Uma das críticas favoritas de Trump contra Obama tinha a ver com as vezes que este foi visto a jogar golfe. Na campanha, o milionário que detém 12 campos de golfe nos EUA garantiu aos eleitores que com o trabalho na Casa Branca não teria tempo para golfe. Desde a tomada de posse, a 20 de Janeiro de 2017, Donald Trump fez 76 visitas aos seus campos de golfe, o que nas contas da imprensa norte-americana corresponde a 25% do seu tempo como Presidente passado a jogar golfe. As deslocações de Trump para os seus resorts na Florida e Nova Jérsia já terão custado mais de 76 milhões de dólares aos contribuintes norte-americanos.

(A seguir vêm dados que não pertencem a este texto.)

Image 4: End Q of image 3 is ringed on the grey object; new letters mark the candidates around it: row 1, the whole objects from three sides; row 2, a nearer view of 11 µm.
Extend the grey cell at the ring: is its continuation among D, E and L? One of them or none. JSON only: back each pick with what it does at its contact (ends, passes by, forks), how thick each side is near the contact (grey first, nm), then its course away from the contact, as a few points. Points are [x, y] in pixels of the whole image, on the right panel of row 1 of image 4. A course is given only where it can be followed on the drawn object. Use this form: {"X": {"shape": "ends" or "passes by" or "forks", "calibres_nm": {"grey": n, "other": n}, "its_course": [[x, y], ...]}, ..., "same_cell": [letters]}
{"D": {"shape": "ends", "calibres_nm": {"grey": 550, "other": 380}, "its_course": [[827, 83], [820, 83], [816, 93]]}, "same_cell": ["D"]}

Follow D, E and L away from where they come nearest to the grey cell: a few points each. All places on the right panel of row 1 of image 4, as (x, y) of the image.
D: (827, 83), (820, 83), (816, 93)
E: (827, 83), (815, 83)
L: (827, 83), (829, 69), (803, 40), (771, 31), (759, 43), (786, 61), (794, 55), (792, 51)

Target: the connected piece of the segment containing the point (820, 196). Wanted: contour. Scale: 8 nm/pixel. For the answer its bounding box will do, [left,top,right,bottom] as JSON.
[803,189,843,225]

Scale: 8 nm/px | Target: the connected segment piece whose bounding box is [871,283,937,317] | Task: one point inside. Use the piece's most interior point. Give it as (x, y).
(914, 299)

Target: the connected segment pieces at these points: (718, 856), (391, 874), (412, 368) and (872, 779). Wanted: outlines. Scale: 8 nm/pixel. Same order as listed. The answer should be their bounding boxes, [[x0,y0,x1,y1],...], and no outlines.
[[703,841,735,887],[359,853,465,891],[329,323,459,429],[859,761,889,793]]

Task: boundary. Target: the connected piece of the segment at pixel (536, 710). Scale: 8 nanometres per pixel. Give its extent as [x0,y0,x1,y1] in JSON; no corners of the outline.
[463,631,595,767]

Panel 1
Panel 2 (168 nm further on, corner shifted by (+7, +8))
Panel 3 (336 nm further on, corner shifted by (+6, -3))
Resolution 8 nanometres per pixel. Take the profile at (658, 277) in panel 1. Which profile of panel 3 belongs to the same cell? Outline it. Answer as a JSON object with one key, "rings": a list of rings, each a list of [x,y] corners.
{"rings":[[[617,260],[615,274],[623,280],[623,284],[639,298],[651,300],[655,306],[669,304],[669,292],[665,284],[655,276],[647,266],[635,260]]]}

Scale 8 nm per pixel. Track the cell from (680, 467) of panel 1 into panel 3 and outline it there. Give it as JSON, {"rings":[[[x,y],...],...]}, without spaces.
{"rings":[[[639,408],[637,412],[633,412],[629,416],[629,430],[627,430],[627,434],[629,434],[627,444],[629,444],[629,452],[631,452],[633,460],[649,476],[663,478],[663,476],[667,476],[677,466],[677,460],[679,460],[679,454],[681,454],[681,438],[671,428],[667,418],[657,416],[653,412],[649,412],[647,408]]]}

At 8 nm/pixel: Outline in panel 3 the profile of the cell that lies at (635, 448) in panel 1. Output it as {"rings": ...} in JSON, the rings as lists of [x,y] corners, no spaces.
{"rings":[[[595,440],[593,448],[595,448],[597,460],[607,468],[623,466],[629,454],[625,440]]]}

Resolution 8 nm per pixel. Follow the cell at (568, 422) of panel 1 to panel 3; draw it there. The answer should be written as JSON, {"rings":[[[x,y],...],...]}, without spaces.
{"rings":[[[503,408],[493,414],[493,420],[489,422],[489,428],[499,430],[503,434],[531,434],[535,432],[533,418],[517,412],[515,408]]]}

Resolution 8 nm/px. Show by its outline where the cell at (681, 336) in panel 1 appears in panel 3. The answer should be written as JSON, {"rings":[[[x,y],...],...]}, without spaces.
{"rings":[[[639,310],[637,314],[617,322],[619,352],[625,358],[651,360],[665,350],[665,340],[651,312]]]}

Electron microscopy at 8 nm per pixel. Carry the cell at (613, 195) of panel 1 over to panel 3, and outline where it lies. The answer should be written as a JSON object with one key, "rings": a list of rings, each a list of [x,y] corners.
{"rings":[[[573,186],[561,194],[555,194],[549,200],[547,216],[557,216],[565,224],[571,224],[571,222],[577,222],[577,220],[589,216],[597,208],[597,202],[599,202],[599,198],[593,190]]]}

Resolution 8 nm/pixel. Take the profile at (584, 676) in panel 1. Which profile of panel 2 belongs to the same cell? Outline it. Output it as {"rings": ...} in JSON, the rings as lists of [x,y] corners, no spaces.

Armas — quantos tiroteios houve?

Nos 356 dias que passaram entre 9 de Novembro de 2016 e 31 de Outubro de 2017, registaram-se 354 tiroteios cujo número de vítimas mortais foi superior a três, segundo a contabilidade do site Gun Violence Archive. O incidente mais grave de sempre nos Estados Unidos ocorreu em Las Vegas no dia 1 de Outubro, quando um homem de 64 anos atirou sobre o público de um festival de música country, matando 59 pessoas e ferindo mais de 500. No domingo, 26 pessoas morreram numa igreja do Texas abatidas a tiro por um homem com problemas mentais. O Presidente dos EUA não propôs qualquer alteração à lei para dificultar o acesso às armas de fogo.